======== Supplied records ========

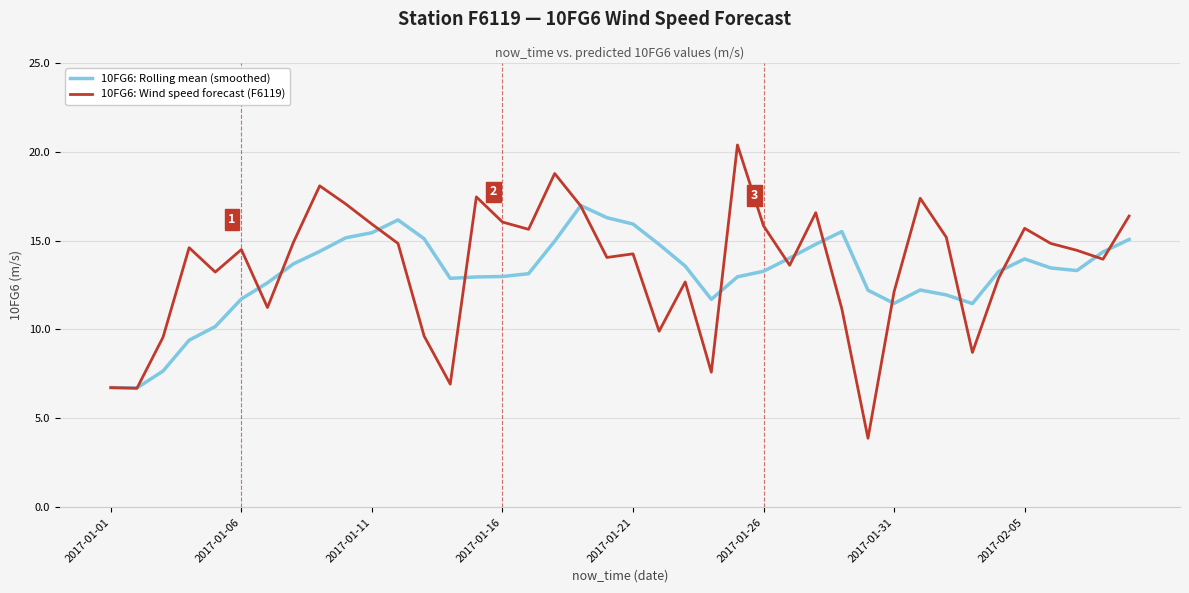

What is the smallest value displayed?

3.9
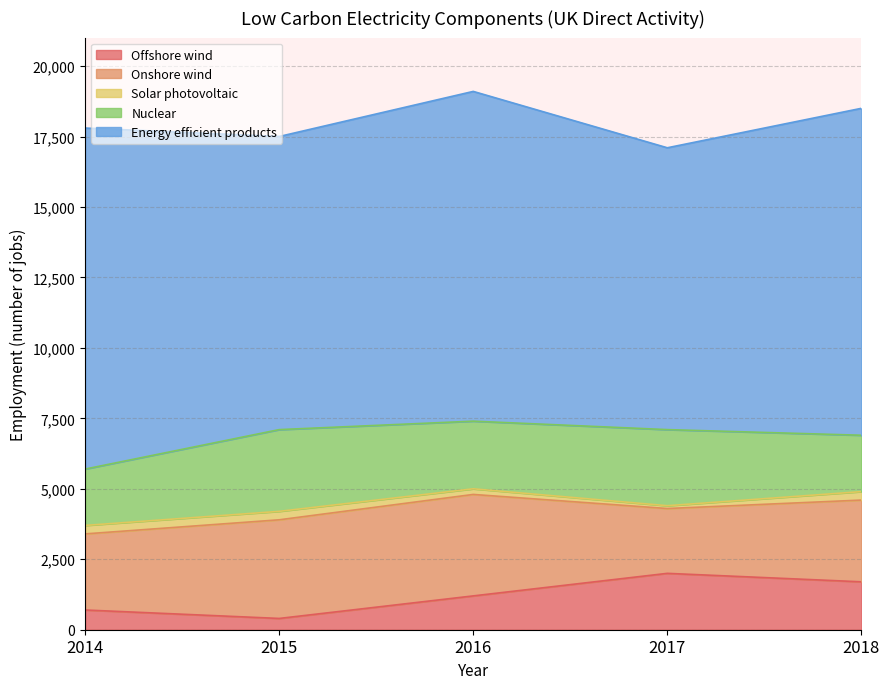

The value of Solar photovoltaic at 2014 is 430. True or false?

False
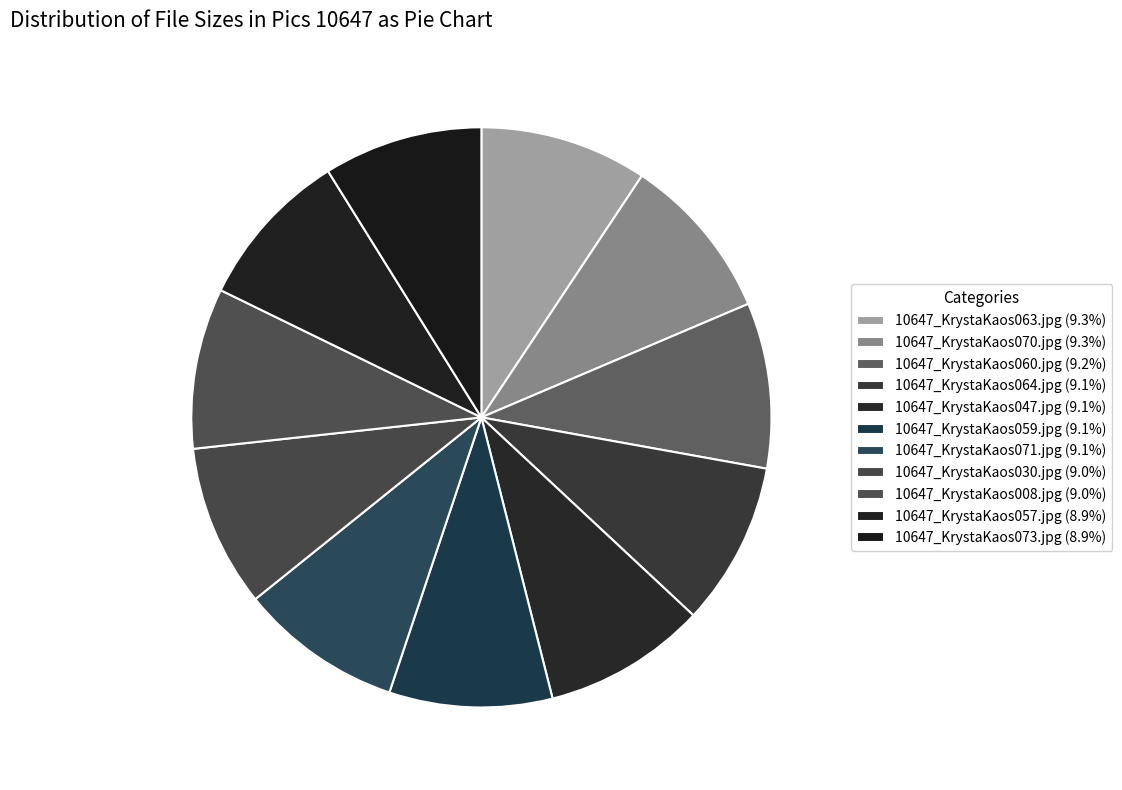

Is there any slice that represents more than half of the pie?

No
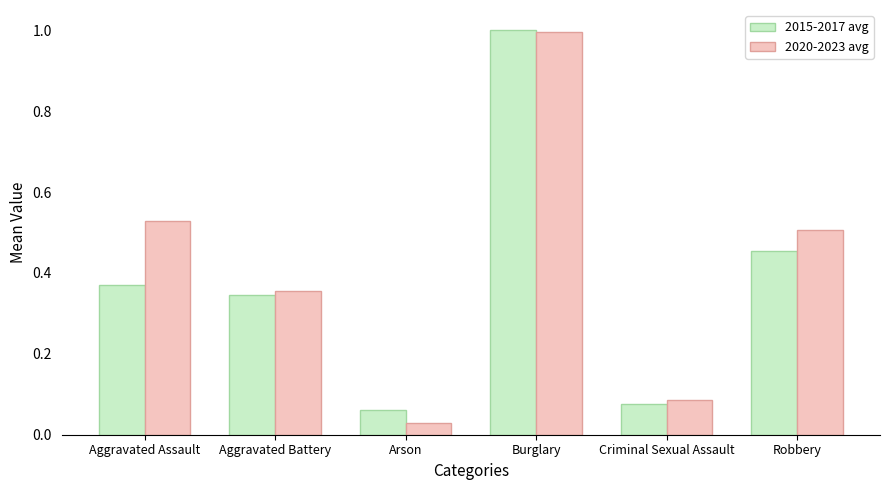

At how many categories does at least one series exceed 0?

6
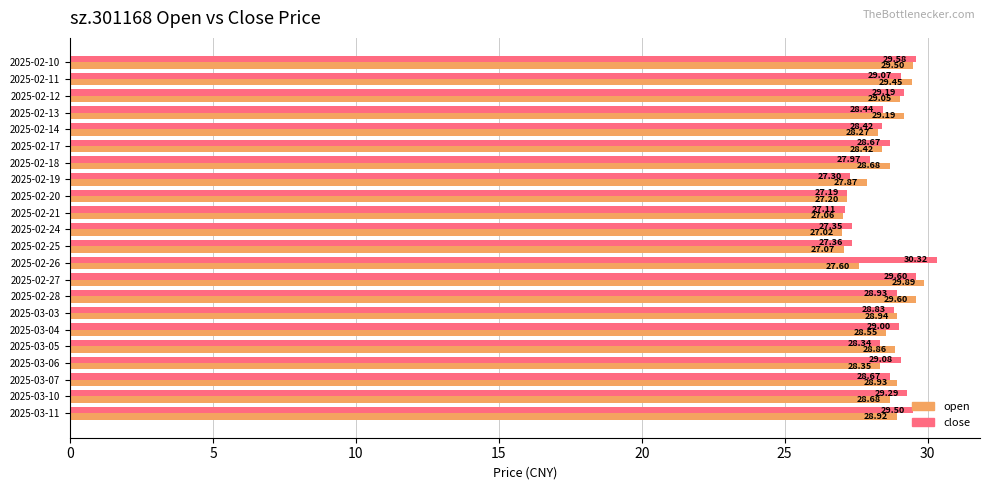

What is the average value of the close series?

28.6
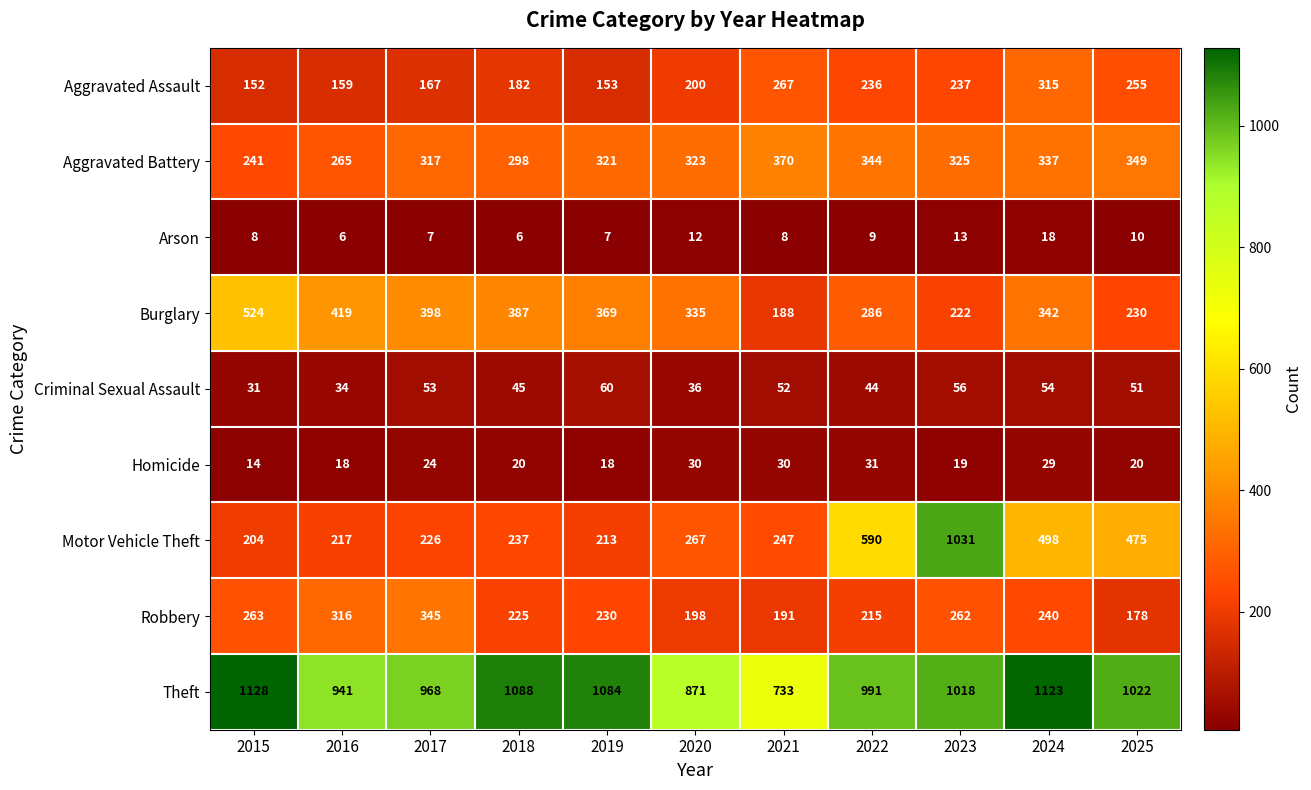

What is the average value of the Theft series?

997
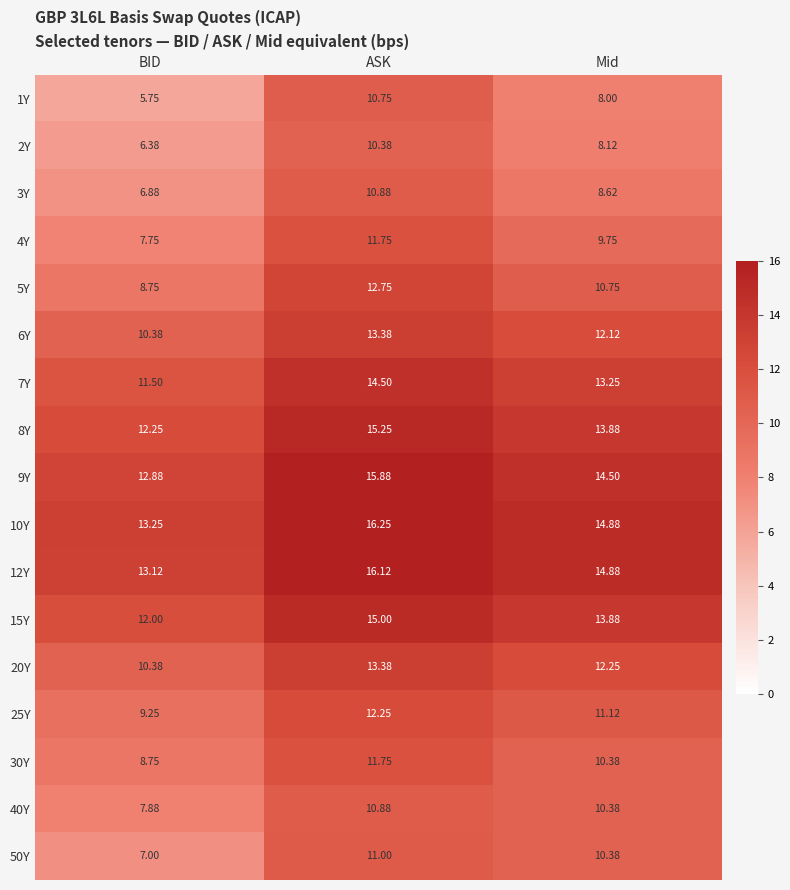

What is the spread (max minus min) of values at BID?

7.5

========

About this task —
Identify each line of the items that contains the word "values", and copy those lines out.

Answer section —
What is the spread (max minus min) of values at BID?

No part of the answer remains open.